# Task to complete
Transcribe all records verbatim.

# Record excerpts
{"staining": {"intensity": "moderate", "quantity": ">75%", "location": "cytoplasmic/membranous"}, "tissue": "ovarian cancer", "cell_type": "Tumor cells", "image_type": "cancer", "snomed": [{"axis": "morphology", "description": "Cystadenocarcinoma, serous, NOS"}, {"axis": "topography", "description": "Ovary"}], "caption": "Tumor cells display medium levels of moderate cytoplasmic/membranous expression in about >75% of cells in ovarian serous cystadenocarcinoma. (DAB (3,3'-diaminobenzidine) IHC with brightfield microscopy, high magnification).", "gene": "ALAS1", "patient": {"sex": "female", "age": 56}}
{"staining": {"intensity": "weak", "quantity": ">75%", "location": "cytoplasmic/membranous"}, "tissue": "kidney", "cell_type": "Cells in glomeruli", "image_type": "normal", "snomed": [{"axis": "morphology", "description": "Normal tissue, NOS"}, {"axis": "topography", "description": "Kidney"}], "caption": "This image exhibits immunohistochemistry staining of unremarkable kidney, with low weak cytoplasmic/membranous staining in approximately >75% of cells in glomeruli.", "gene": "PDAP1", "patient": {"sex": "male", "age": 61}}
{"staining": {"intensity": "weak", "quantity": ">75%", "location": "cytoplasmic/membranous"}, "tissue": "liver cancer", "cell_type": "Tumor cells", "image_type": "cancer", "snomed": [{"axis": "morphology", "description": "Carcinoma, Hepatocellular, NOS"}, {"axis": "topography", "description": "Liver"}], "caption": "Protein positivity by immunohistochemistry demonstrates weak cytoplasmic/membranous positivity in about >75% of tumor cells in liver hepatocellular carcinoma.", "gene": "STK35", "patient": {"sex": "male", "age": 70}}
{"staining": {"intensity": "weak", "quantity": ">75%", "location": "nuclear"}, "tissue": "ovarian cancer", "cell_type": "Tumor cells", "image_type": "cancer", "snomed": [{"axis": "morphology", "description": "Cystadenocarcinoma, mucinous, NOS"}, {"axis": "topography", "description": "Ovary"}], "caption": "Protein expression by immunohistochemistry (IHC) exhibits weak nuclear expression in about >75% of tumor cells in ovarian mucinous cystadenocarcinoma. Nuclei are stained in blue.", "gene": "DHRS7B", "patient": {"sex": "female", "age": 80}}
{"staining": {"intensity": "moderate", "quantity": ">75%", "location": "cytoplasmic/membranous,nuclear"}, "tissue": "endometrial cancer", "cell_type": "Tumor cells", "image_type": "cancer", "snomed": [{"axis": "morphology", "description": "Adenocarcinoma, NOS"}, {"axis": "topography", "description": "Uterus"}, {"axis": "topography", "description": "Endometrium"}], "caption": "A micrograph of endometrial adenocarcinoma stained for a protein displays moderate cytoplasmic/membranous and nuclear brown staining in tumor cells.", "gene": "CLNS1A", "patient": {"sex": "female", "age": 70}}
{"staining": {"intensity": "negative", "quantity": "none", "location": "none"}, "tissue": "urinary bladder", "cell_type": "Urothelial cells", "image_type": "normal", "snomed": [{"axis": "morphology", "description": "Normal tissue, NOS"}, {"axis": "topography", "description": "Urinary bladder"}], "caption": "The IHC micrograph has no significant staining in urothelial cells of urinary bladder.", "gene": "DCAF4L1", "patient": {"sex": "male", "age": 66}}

# Answer to this task
{"staining": {"intensity": "moderate", "quantity": ">75%", "location": "cytoplasmic/membranous"}, "tissue": "ovarian cancer", "cell_type": "Tumor cells", "image_type": "cancer", "snomed": [{"axis": "morphology", "description": "Cystadenocarcinoma, serous, NOS"}, {"axis": "topography", "description": "Ovary"}], "caption": "Tumor cells display medium levels of moderate cytoplasmic/membranous expression in about >75% of cells in ovarian serous cystadenocarcinoma. (DAB (3,3'-diaminobenzidine) IHC with brightfield microscopy, high magnification).", "gene": "ALAS1", "patient": {"sex": "female", "age": 56}}
{"staining": {"intensity": "weak", "quantity": ">75%", "location": "cytoplasmic/membranous"}, "tissue": "kidney", "cell_type": "Cells in glomeruli", "image_type": "normal", "snomed": [{"axis": "morphology", "description": "Normal tissue, NOS"}, {"axis": "topography", "description": "Kidney"}], "caption": "This image exhibits immunohistochemistry staining of unremarkable kidney, with low weak cytoplasmic/membranous staining in approximately >75% of cells in glomeruli.", "gene": "PDAP1", "patient": {"sex": "male", "age": 61}}
{"staining": {"intensity": "weak", "quantity": ">75%", "location": "cytoplasmic/membranous"}, "tissue": "liver cancer", "cell_type": "Tumor cells", "image_type": "cancer", "snomed": [{"axis": "morphology", "description": "Carcinoma, Hepatocellular, NOS"}, {"axis": "topography", "description": "Liver"}], "caption": "Protein positivity by immunohistochemistry demonstrates weak cytoplasmic/membranous positivity in about >75% of tumor cells in liver hepatocellular carcinoma.", "gene": "STK35", "patient": {"sex": "male", "age": 70}}
{"staining": {"intensity": "weak", "quantity": ">75%", "location": "nuclear"}, "tissue": "ovarian cancer", "cell_type": "Tumor cells", "image_type": "cancer", "snomed": [{"axis": "morphology", "description": "Cystadenocarcinoma, mucinous, NOS"}, {"axis": "topography", "description": "Ovary"}], "caption": "Protein expression by immunohistochemistry (IHC) exhibits weak nuclear expression in about >75% of tumor cells in ovarian mucinous cystadenocarcinoma. Nuclei are stained in blue.", "gene": "DHRS7B", "patient": {"sex": "female", "age": 80}}
{"staining": {"intensity": "moderate", "quantity": ">75%", "location": "cytoplasmic/membranous,nuclear"}, "tissue": "endometrial cancer", "cell_type": "Tumor cells", "image_type": "cancer", "snomed": [{"axis": "morphology", "description": "Adenocarcinoma, NOS"}, {"axis": "topography", "description": "Uterus"}, {"axis": "topography", "description": "Endometrium"}], "caption": "A micrograph of endometrial adenocarcinoma stained for a protein displays moderate cytoplasmic/membranous and nuclear brown staining in tumor cells.", "gene": "CLNS1A", "patient": {"sex": "female", "age": 70}}
{"staining": {"intensity": "negative", "quantity": "none", "location": "none"}, "tissue": "urinary bladder", "cell_type": "Urothelial cells", "image_type": "normal", "snomed": [{"axis": "morphology", "description": "Normal tissue, NOS"}, {"axis": "topography", "description": "Urinary bladder"}], "caption": "The IHC micrograph has no significant staining in urothelial cells of urinary bladder.", "gene": "DCAF4L1", "patient": {"sex": "male", "age": 66}}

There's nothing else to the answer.